Со свойственной ему напористостью он учил Кудинова допрашивать и оформлять дела быстро, не тратя лишнего времени.

— Это самая страшная ошибка, если ты дал почувствовать свою неуверенность в его виновности и обреченности. Тогда надо немедленно передавать дело другому. Иначе все пропало. Ты пойми — преступник всегда знает о себе все. Ты о нем очень мало. А тебе его надо изобличить. Кому же кого легче запутать? В этом же вся трудность. Да если ты дашь слабину, заколеблешься…

Кудинову хотелось закрыть глаза. «Нет, это не для меня!.. — слушая Яхонтова, думал он. — Пусть уж лучше другие… Такие…»

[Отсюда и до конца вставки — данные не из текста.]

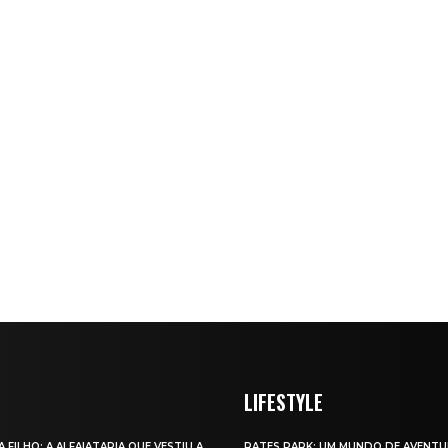
LIFESTYLE
A FILHO: A ALFAIATARIA QUE VESTIU A
RATES PARK: UM MUNDO DE AVENTU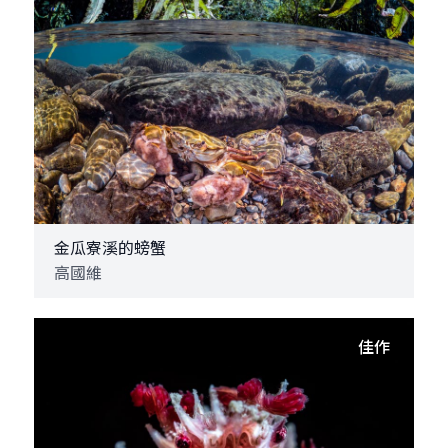
金瓜寮溪的螃蟹
高國維
佳作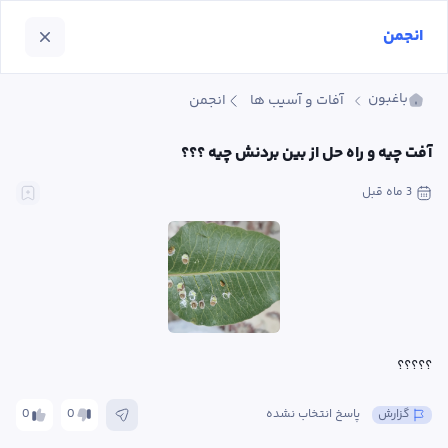
انجمن
باغبون
آفات و آسیب ها
انجمن
آفت چیه و راه حل از بین بردنش چیه ؟؟؟
3 ماه
 قبل
؟؟؟؟؟
گزارش
پاسخ انتخاب نشده
0
0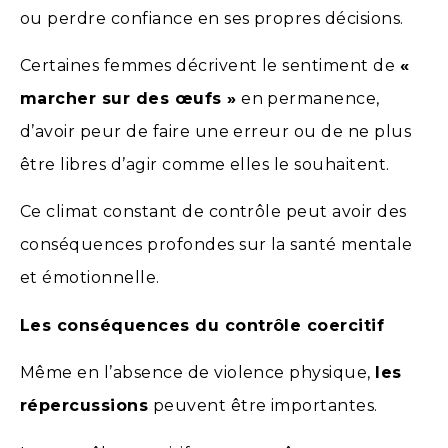
ou perdre confiance en ses propres décisions.
Certaines femmes décrivent le sentiment de
«
marcher sur des œufs »
en permanence,
d’avoir peur de faire une erreur ou de ne plus
être libres d’agir comme elles le souhaitent.
Ce climat constant de contrôle peut avoir des
conséquences profondes sur la santé mentale
et émotionnelle.
Les conséquences du contrôle coercitif
Même en l’absence de violence physique,
les
répercussions
peuvent être importantes.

А Яхонтов вдруг неожиданно решал:

— Елагина будешь допрашивать ты.

— Я? — пугался Кудинов. Он знал, что Елагин был трижды судим, главарь группы, тридцатипятилетний атлет с низким лбом и таким несокрушимым подбородком, о который разобьется любой кулак.

— Да. Ты. И чтоб расколол за три дня.

— Как?..

— Так. План такой: первое — сломить морально. Посеять страх.

— Я? У него? Нет, я отказываюсь. А то получится наоборот. Нет, нет, я отказываюсь.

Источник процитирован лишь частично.